Asparagus Racemosus Roots
Asparagus racemosus: a female health tonic
Asparagus racemosus Willd. or “Shatavari” is a medicinal plant belonging to the family Asparagaceae mainly known as a female reproductive tonic for its phytoestrogenic properties. Its medicinal use has been reported in the British and Indian pharmacopoeias as well as in the traditional Indian systems of medicine such as Ayurveda, Unani and Siddha. This shrubs grows in tropical and subtropical India and its fasciculate tuberous roots are traditionally used in Ayurvedic medicine to treat disorders affecting women’s health like postmenopausal syndrome (PMS), amenorrhea, dysmenorrheal and pelvic inflammatory disease (PID) like endometriosis (1, 2).
Chemical Compounds
Shatavari roots contain steroidal saponins known as shatavarins that are divided in four types (I-IV). Shatavarin I is the major glycoside with 3-glucose and rhamnose moieties attached to the aglycone sarsapogenin. Polycyclic alkaloid like aspargamine A, a new isoflavone (8-methoxy-5,6,4’-trihydroxyisoflavone-glucopyranoside), racemosol (9,10-dihydrophenanthrene), flavonoids, sterols and polysaccharides are also isolated from the roots (3).

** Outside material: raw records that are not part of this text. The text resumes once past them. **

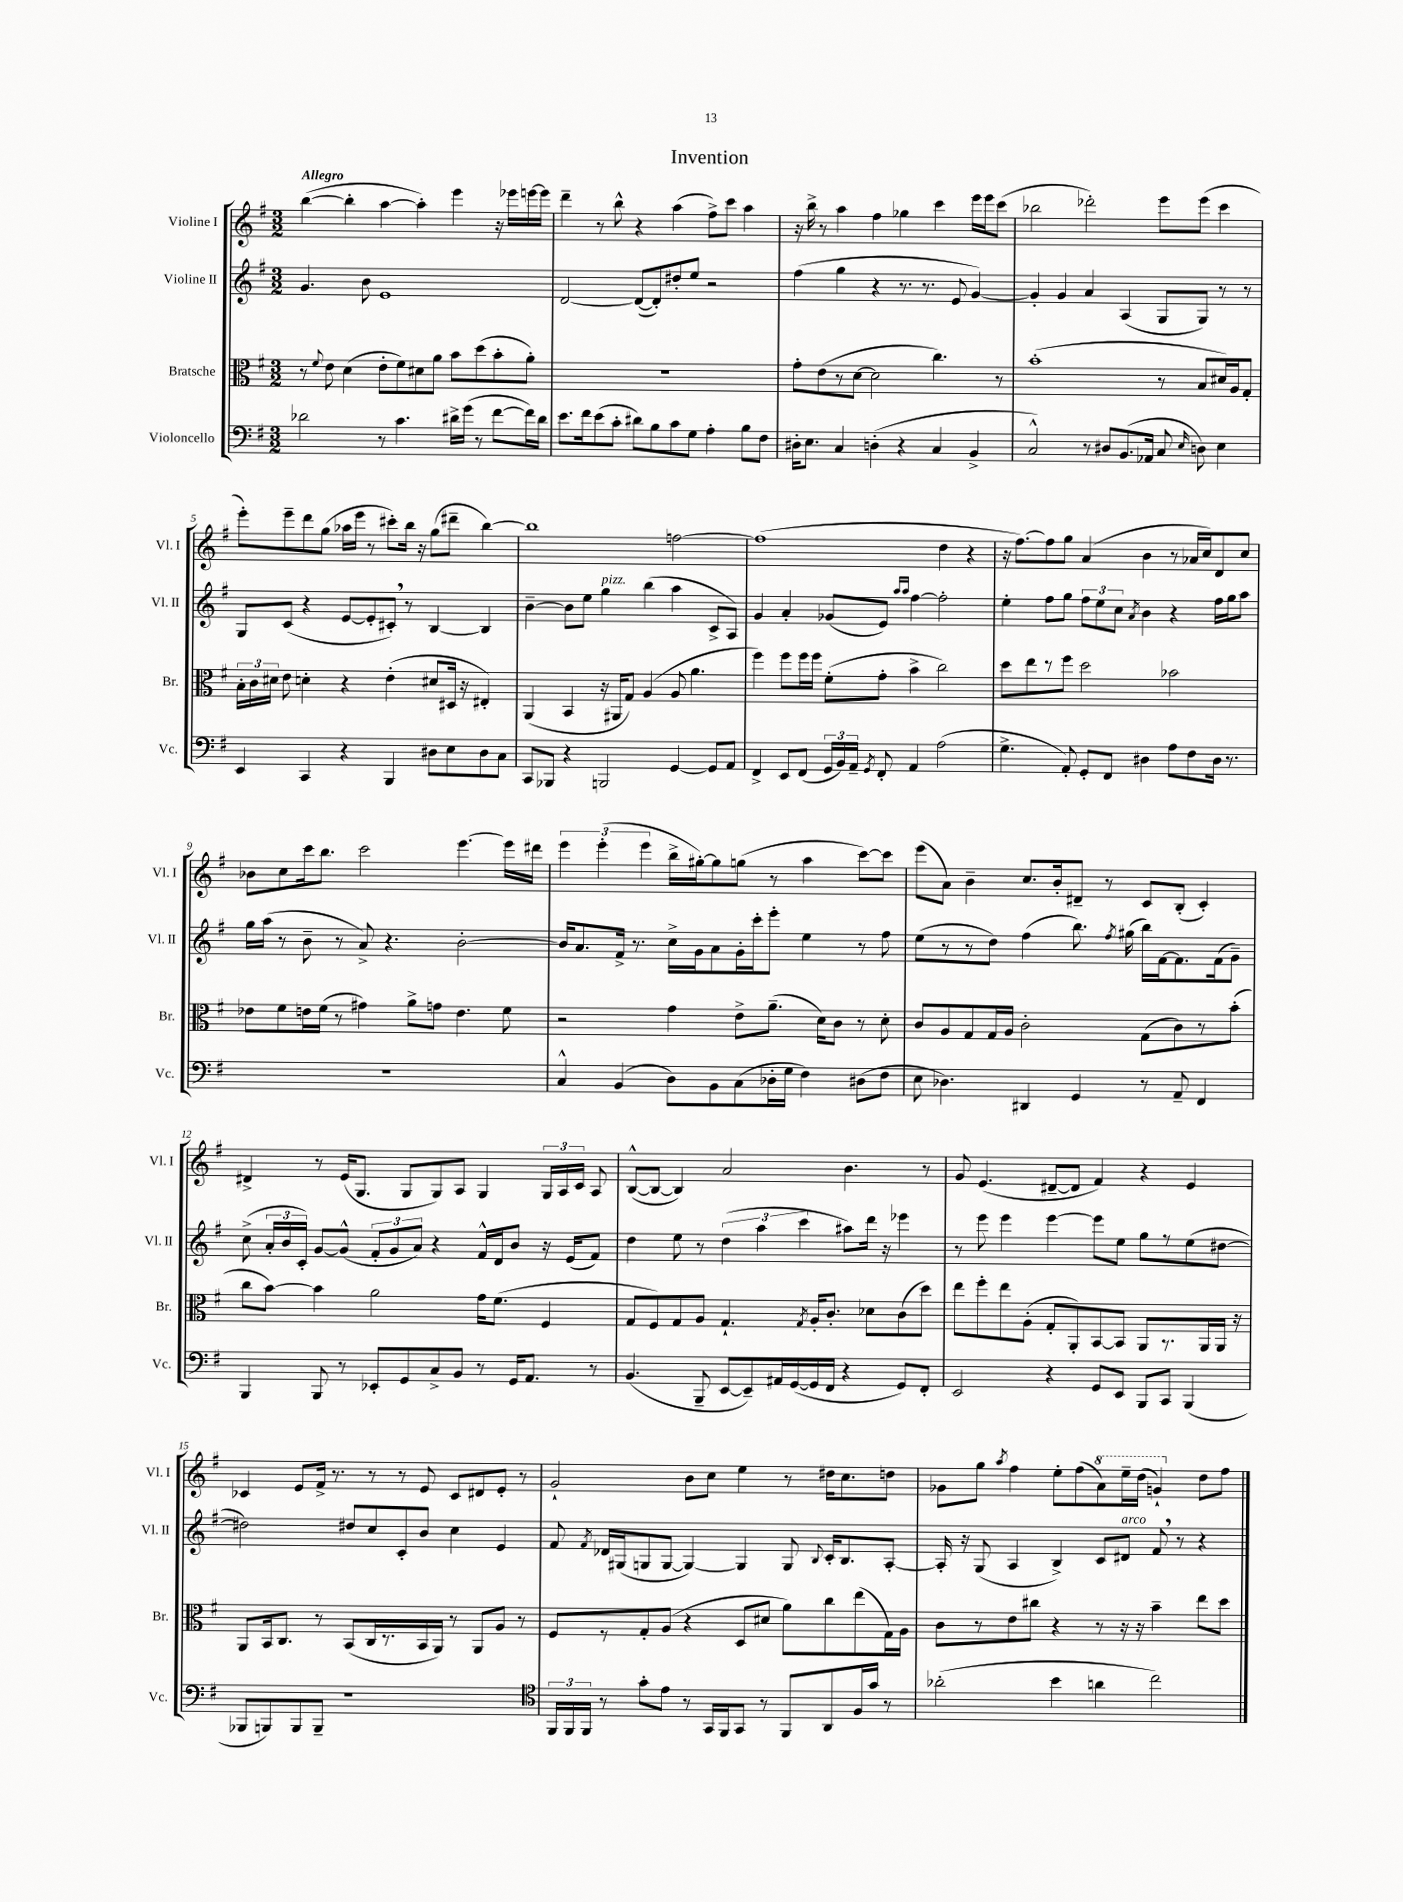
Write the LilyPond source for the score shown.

\header { title = "Invention" }
<<
\new StaffGroup <<
\new Staff = "s0" \with { instrumentName = "Violine I" shortInstrumentName = "Vl. I" } {
    \clef treble \key g \major \numericTimeSignature \time 3/2 \tempo "Allegro"
    \autoBeamOff b''4~( b''4-. a''4~ a''4-.) e'''4 r16 ees'''16[ e'''16~ e'''16] |
    d'''4-- r8 b''8-^ r4 a''4( fis''8[->) c'''8] a''4 |
    r16 b''16-> r8 a''4 fis''4 ges''4 c'''4 e'''16[ e'''16 c'''8]( |
    bes''2 des'''2-.) e'''8[ e'''8]( c'''4 |
    e'''8[-.) e'''8-- d'''8 g''8]( aes''16[ e'''16] r8 cis'''8[-.) b''16] r16 g''8[( dis'''8]-- b''4~) |
    b''1 f''2~ |
    f''1( d''4 r4 |
    r16 fis''8.[~) fis''8 g''8] a'4( b'4 r8 aes'16[ c''16) d'8 c''8] |
    bes'8[ c''8 c'''16 b''8.] c'''2 e'''4.~ e'''16[ dis'''16] |
    \tuplet 3/2 { e'''4 e'''4-.( e'''4 } b''16[-> gis''16~-.) gis''8 g''8]( r8 a''4 c'''8[~) c'''8] |
    e'''8[( a'8]) b'4-- c''8.[ b'16-. dis'8]-- r8 c'8[ b8]-.( c'4-.) |
    dis'4-> r8 e'16[( g8.] g8[ g8) a8] g4 \tuplet 3/2 { g16[ a16 c'16] } a8 |
    b8[~-^( b8]~ b4) a'2 b'4. r8 |
    g'8 e'4.( dis'8[~-- dis'8] fis'4) r4 e'4 |
    ces'4 e'8[ fis'16]-> r8. r8 r8 e'8 ces'8[ dis'8 e'8]-. r8 |
    g'2-! b'8[ c''8] e''4 r8 dis''16[ c''8. d''8] |
    ges'8[ g''8] \acciaccatura { a''8 } fis''4 e''8[-. fis''8( \ottava #1 a''8) e'''16-- d'''16]( g''!4-!) \ottava #0 d''8[ fis''8] \bar "|." |
}
\new Staff = "s1" \with { instrumentName = "Violine II" shortInstrumentName = "Vl. II" } {
    \clef treble \key g \major \numericTimeSignature \time 3/2
    \autoBeamOff g'4. b'8 e'1 |
    d'2~ d'8[~( d'8-.) dis''8-. e''8] r2 |
    fis''4( g''4 r4 r8. r8. e'8 g'4~) |
    g'4-. g'4 a'4 a4( g8[ g8]) r8 r8 |
    g8[ c'8]( r4 e'8[~ e'8-. cis'8]-.) \breathe r8 b4~ b4 |
    b'4~-- b'8[ e''8] g''4^\markup { \italic "pizz." } b''4( a''4 c'8[-> a8]) |
    g'4 a'4-. ges'8[( e'8]) \grace { a''16[ a''16] } fis''4~ fis''2-. |
    e''4-. fis''8[ g''8] \tuplet 3/2 { fis''8[ e''8 c''8] } \acciaccatura { a'8 } b'4 r4 fis''16[ g''16 a''8] |
    g''16[ a''16]( r8 b'8-- r8 a'8->) r4. b'2~-. |
    b'16[ a'8. fis'16]-> r8. c''16[-> g'16 a'8 g'16-. c'''16-. e'''8]-. e''4 r8 fis''8 |
    e''8[( r8 r8 d''8]) fis''4( b''8.) \acciaccatura { fis''8 } gis''16( b''16[) fis'16~ fis'8. fis'16( g'8]--) |
    c''8->( \tuplet 3/2 { a'16[-. b'16 c'16]-.) } g'8[~ g'8]-^( \tuplet 3/2 { fis'8[-. g'8 a'8]) } r4 fis'16[-^ d'16 b'8] r16 e'16[( fis'8]) |
    d''4 e''8 r8 \tuplet 3/2 { d''4( a''4 c'''4 } ais''8[) d'''16] r16 ees'''4 |
    r8 e'''8 e'''4 e'''4~ e'''8[ e''8] g''8[ r8 e''8( dis''8]~ |
    dis''2) dis''8[ c''8 c'8-. b'8] c''4 e'4 |
    fis'8 \acciaccatura { fis'8 } des'16[ gis16( g8 g8]~ g4~) g4 g8 \appoggiatura { b8 } c'16[-. b8. a8]~-. |
    a16-. r16 g8( a4 b4->) c'8[ dis'8]^\markup { \italic "arco" } fis'8 \breathe r8 r4 \bar "|." |
}
\new Staff = "s2" \with { instrumentName = "Bratsche" shortInstrumentName = "Br." } {
    \clef alto \key g \major \numericTimeSignature \time 3/2
    \autoBeamOff r8 \appoggiatura { fis'8 } e'8 d'4( e'8[-. fis'8) dis'8 a'8] b'8[ d''8( b'8-. a'8]-.) |
    R1. |
    g'8[-. e'8( r8 d'8]~ d'2 c''4.) r8 |
    b'1-.( r8 b8[ dis'16) a16 g8]-. |
    \tuplet 3/2 { b16[-. c'16 dis'16] } e'8 d'4-. r4 e'4-.( dis'8[ dis16] r16 eis4-.) |
    a,4( b,4 r16 ais,16[ g8]) a4( a8 a'4. |
    fis''4) fis''8[ fis''16 fis''16] fis'8[-.( g'8]-. b'4-> c''2) |
    d''8[ e''8 r8 fis''8] d''2 bes'2 |
    ees'8[ fis'8 e'16 fis'16]( r8 gis'4) a'8[-> g'8] e'4. fis'8 |
    r2 g'4 e'8[-> a'8.]--( d'16[) c'8] r8 d'8-. |
    c'8[ a8 g8 g16 a16] c'2-. g8[( c'8) r8 b'8]-.( |
    c''8[ b'8]~) b'4 a'2 g'16[ fis'8.]( fis4 |
    g8[ fis8) g8 a8] g4.-! \acciaccatura { g8 } a16[-. c'8.]-. des'8[ c'8( d''8]) |
    e''8[ fis''8-. e''8 a8]-.( g8[-. a,8-.) b,8~ b,8] a,8[ r8. a,16 a,16] r16 |
    a,8[ b,16 c8.] r8 b,8[( c16 r8. b,16 a,16]) r8 a,8[ a8] r8 |
    fis8[ r8 g8-. a8]( r4 d8[ dis'8] a'8[) c''8 e''8( g16) a16] |
    c'8[ r8 e'8 cis''8] r4 r8 r16 r16 b'4-- e''8[ d''8] \bar "|." |
}
\new Staff = "s3" \with { instrumentName = "Violoncello" shortInstrumentName = "Vc." } {
    \clef bass \key g \major \numericTimeSignature \time 3/2
    \autoBeamOff des'2 r8 c'4. dis'16[-> g'16]( r8 fis'8[~ fis'16) dis'16] |
    e'8.[ fis'16 e'8( c'8]-. dis'8[) b8 c'8 g8] a4-. b8[ fis8] |
    dis16[-. e8.] c4 d4-.( r4 c4 b,4-> |
    c2-^) r8 dis8[ b,8.( aes,16] c8 \grace { e16 } d8) e4 |
    e,4 c,4 r4 b,,4 dis8[ e8 dis8 c8] |
    c,8[ bes,,8] r4 b,,2 g,4~ g,8[ a,8] |
    fis,4-> e,8[ fis,8]( \tuplet 3/2 { g,16[ b,16) a,16]-- } \acciaccatura { g,8 } fis,8-. a,4 a2( |
    g4.-> a,8-.) g,8[-. fis,8] dis4 a8[ fis8 dis16] r8. |
    R1. |
    c4-^ b,4( d8[) b,8 c8( des16-. g16] fis4) dis8[( fis8] |
    e8 des4.) dis,4 g,4 r8 a,8-- fis,4 |
    b,,4 b,,8 r8 ees,8[-. g,8 c8-> b,8] r8 g,16[ a,8.] r8 |
    b,4.( b,,8-- e,8[~ e,8--) ais,16 g,16~( g,16 fis,16] r4 g,8[) fis,8]-. |
    e,2 r4 g,8[ e,8] b,,8[ c,8] b,,4( |
    bes,,8[ b,,8) b,,8 b,,8]-- r1 |
    \clef tenor \tuplet 3/2 { fis,16[ fis,16 fis,16] } r8 g'8[-. e'8] r8 g,16[ fis,16 g,8] r8 fis,8[ a,8 fis16 g'16] r8 |
    aes'2-.( b'4 a'4 c''2) \bar "|." |
}
>>
>>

Effectiveness-clinical study
Menopause is a difficult stage in a woman’s life characterized by a estrogens deficiency with a series of symptoms like feeling of heat, dizziness and headaches, sweating, heart palpitations and emotional sensitivity. In addition, systemic change occurs, including cardiovascular diseases and progressive osteoporosis. A common practice to relieve menopausal symptoms is the estrogen supplementation known as hormone replacement therapy (HRT) which is not free from adverse effects: numerous clinical studies provide evidence that synthetic hormones increase the risk of endometrial cancer, breast cancer, venous thromboembolic events and gallbladder disease in women. The awareness that HRT is associated with undesirable effects has increased an interest in phytoestrogens, i.e. plant-derived estrogens (1). Because of their preference for binding to the β form of the estrogen receptor (ER-[β]), phytoestrogens in women preferentially express estrogenic activities in central nervous system, blood vessels, bone and skin without causing stimulation of breast or uterus (3).
A. racemosus, as sourceof phytoestrogens can be effective in reducing adverse menopausal symptoms. This plant possesses many other properties like adaptogenic, cardioprotective, immunological, antibacterial, antioxidant e antispasmodic. Shatavari is also suggested for its soothing and emollient actions upon systemic dryness, which is part of the natural aging process. It is a calming that promotes positive emotions and also helps with restless sleep and bad dreams (1, 2).


1) M. Tuszynska. Pharmacological and therapeutic application of Asparagus racemosus Willd. Herba Polonica. 2010, 56(2): 92-104.
2) Aarti Khulbe. Asparagus racemosus (Shatavari): a multipurpose plant. European Journal of pharmaceutical and medical research. 2015, 2(3): 599-613.
3) M.Dwivedi, S. Giri, SA. Kolhapure. Evaluation of the efficacy and safety of Menosan in menopausal syndrome: a prospective, randomized, double bind, placebo controlled, phase III clinical trial. Indian Journal of clinical practice. 2005 15 (8): 26-41.